June 5, 2009

Erika Meitner on Marjane Satrapi

Erika Meitner is the author of Inventory at the All-Night Drugstore (Anhinga Press, 2003). She teaches creative writing (mostly poetry) in the MFA program at Virginia Tech (where she also teaches a course in Jewish and Muslim women's literature), and is simultaneously completing her PhD in religious studies at the University of Virginia in her extensive spare time.






Persepolis: The Story of a Childhood & Persepolis 2: The Story of a Return
by Marjane Satrapi
Pantheon Books 2004, 2005

Six words that describe this book: Badass graphic memoir extraordinaire (with snark).

When I first read these books, I stayed up all night to finish both of them. They were about complex, dangerous subjects (war, Iran, coming-of-age as a woman, immigration, alienation), but in comic book form, which made me feel like I was getting away with something naughty by flying through them in the time it might take to watch a few episodes of Law & Order SVU.

When I finished these books, I wanted to learn to draw, and was just a little sad that I hadn't grown up under a deeply oppressive regime.

These books will shatter every stereotype you ever had about Muslim women, Iranian women, and Iran in general.

These books would make excellent dinner guests.

These books are vast experiments with genre-bending that succeed wildly.

A favorite quote from book:

(Full panel, here.)

Or, here.


Trailer for the movie version!


I am currently writing this dispatch from the beach--the Riviera Maya, to be exact, in Mexico (see beach bed picture). Since I splotch, rather than tan, I'm tucked under a shaded cover between two palm trees, slathered in SPF 55 (cream) with an SPF 70 sprayed over the lotion, hoping for the best. If they made a gauzy beach chador, I'd be wearing one. My pick for Deviant Beach Reads is a set of graphic memoirs (duo? diptych?) by Marjane Satrapi: Persepolis: The Story of a Childhood, and Persepolis 2: The Story of a Return. I first read these books far, far from the beach, when I decided to do an independent study in graduate school in women's literature of the Middle East and North Africa. Satrapi is Iranian, and her books tell the story of her life (starting at age 9) after the Islamic Revolution, when fundamentalist rebels overthrow the Shah. The first book covers her life in Iran through age 14, up until her very liberal parents finally send her to school in Austria to escape the danger and strictures of life under the oppressive Islamic regime. The second book tackles her adolescence abroad sans parents, a brief stint of homelessness, and her eventual return to Iran.

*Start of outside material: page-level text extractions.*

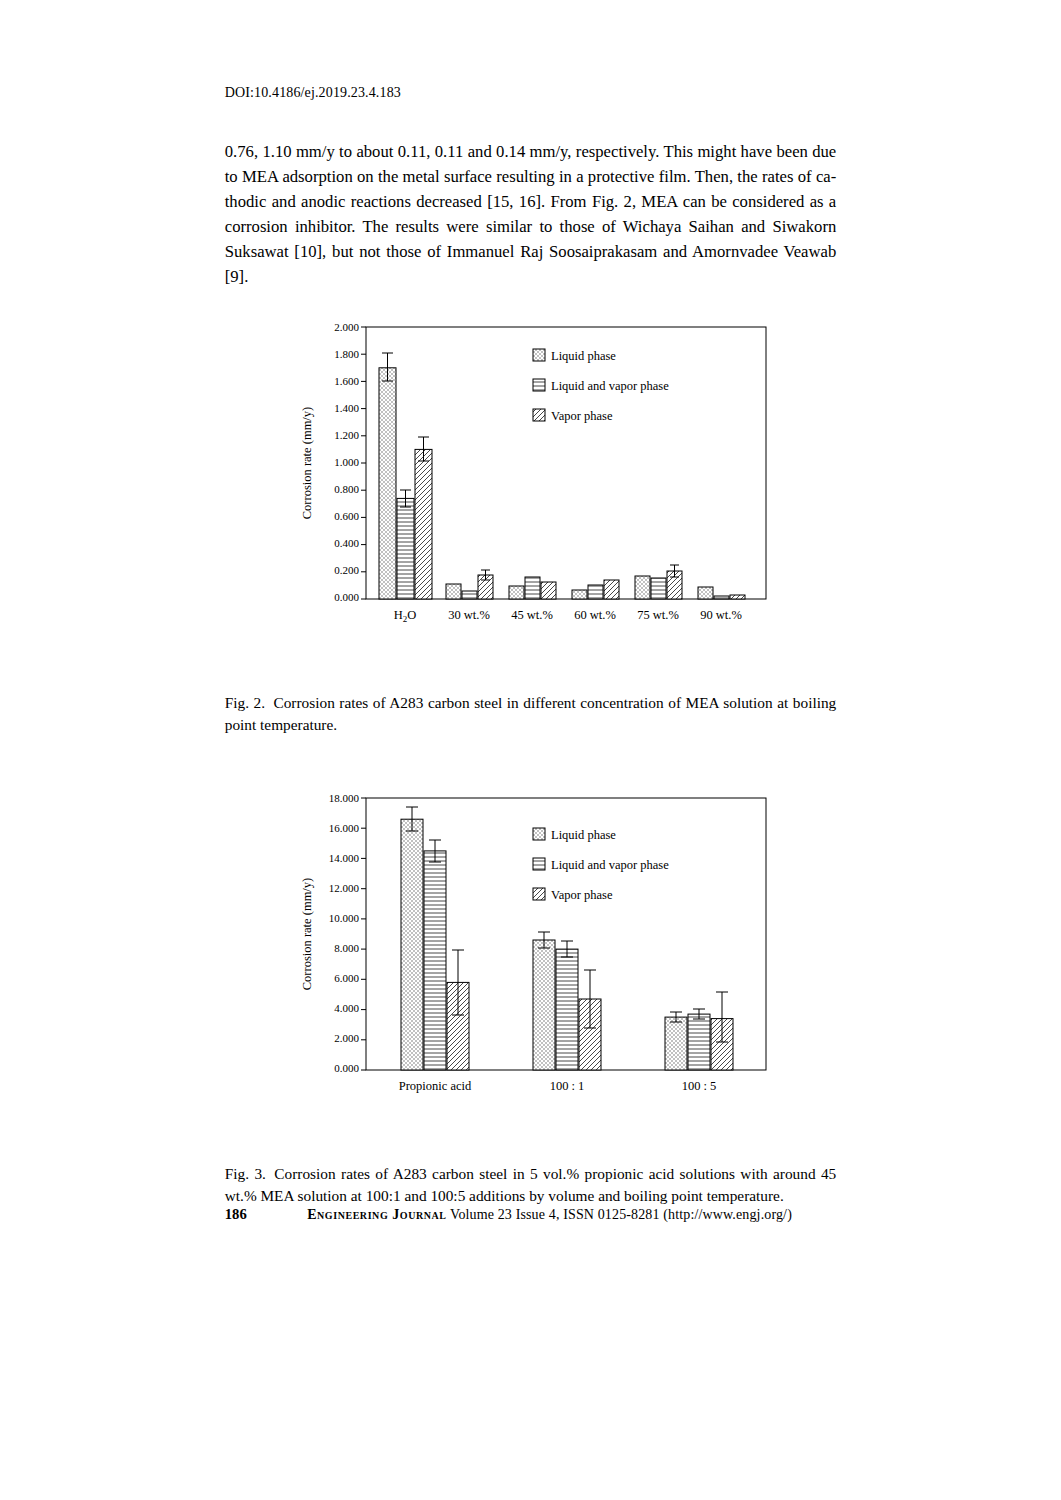DOI:10.4186/ej.2019.23.4.183
0.76, 1.10 mm/y to about 0.11, 0.11 and 0.14 mm/y, respectively. This might have been due to MEA adsorption on the metal surface resulting in a protective film. Then, the rates of cathodic and anodic reactions decreased [15, 16]. From Fig. 2, MEA can be considered as a corrosion inhibitor. The results were similar to those of Wichaya Saihan and Siwakorn Suksawat [10], but not those of Immanuel Raj Soosaiprakasam and Amornvadee Veawab [9].
2.000 1.800 1.600 1.400 1.200 1.000 0.800 0.600 0.400 0.200 0.000 Corrosion rate (mm/y) H2O 30 wt.% 45 wt.% 60 wt.% 75 wt.% 90 wt.% Liquid phase Liquid and vapor phase Vapor phase
Fig. 2. Corrosion rates of A283 carbon steel in different concentration of MEA solution at boiling point temperature.
18.000 16.000 14.000 12.000 10.000 8.000 6.000 4.000 2.000 0.000 Corrosion rate (mm/y) Propionic acid 100 : 1 100 : 5 Liquid phase Liquid and vapor phase Vapor phase
Fig. 3. Corrosion rates of A283 carbon steel in 5 vol.% propionic acid solutions with around 45 wt.% MEA solution at 100:1 and 100:5 additions by volume and boiling point temperature.
186 Engineering Journal Volume 23 Issue 4, ISSN 0125-8281 (http://www.engj.org/)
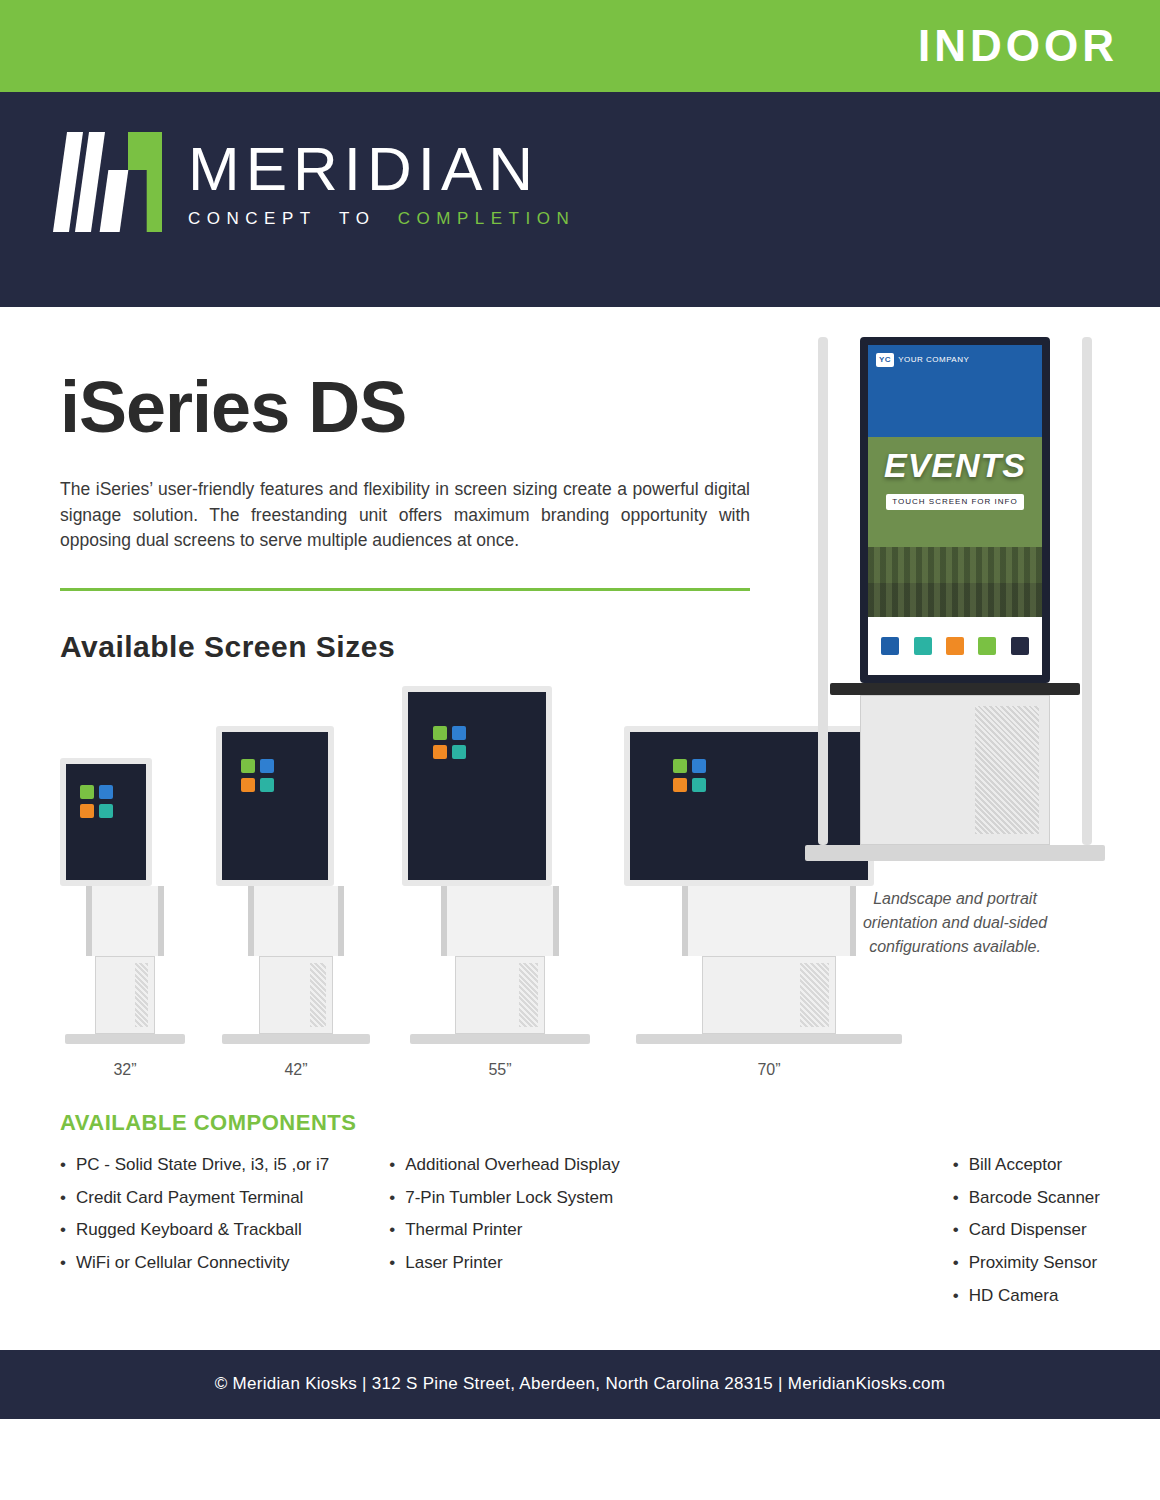INDOOR
MERIDIAN
CONCEPT TO COMPLETION
iSeries DS
The iSeries’ user-friendly features and flexibility in screen sizing create a powerful digital signage solution. The freestanding unit offers maximum branding opportunity with opposing dual screens to serve multiple audiences at once.
Available Screen Sizes
32”
42”
55”
70”
YC YOUR COMPANY
EVENTS TOUCH SCREEN FOR INFO
Landscape and portrait
orientation and dual-sided
configurations available.
AVAILABLE COMPONENTS
PC - Solid State Drive, i3, i5 ,or i7
Credit Card Payment Terminal
Rugged Keyboard & Trackball
WiFi or Cellular Connectivity
Additional Overhead Display
7-Pin Tumbler Lock System
Thermal Printer
Laser Printer
Bill Acceptor
Barcode Scanner
Card Dispenser
Proximity Sensor
HD Camera
© Meridian Kiosks | 312 S Pine Street, Aberdeen, North Carolina 28315 | MeridianKiosks.com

What I adore about these books is something sort of dorky and un-beachlike: the conversation between form and content. When women in Iran are required to don chadors, they're made invisible, turned into identical shapeless masses--negative spaces that move through the country's landscapes. But by the simple act of inserting women (both veiled and unveiled) in her work, Satrapi frames them and makes them explicitly visible. What was an erasure becomes bold positive presence in the black and white graphic memoir format. This visibility becomes even more subversive when Satrapi uses her drawings as x-ray vision, to show us the individuality that lies beneath each woman's chador. She paints public encounters with religious authorities by showing her readers the disconnect between her words (official, regulated) and her body language, facial expressions, or imagined thoughts (natural, snarky, irreverent). And she takes us Westerners inside her private worlds of girlhood and Iranian family life, and lets us see her characters (herself included) during their most undone moments. Satrapi is funny, head-strong, and rebellious, yet she isn't afraid to simultaneously show her readers some really loathsome moments in her life. This makes her both heroic and easy to identify with--a rare combination in a book.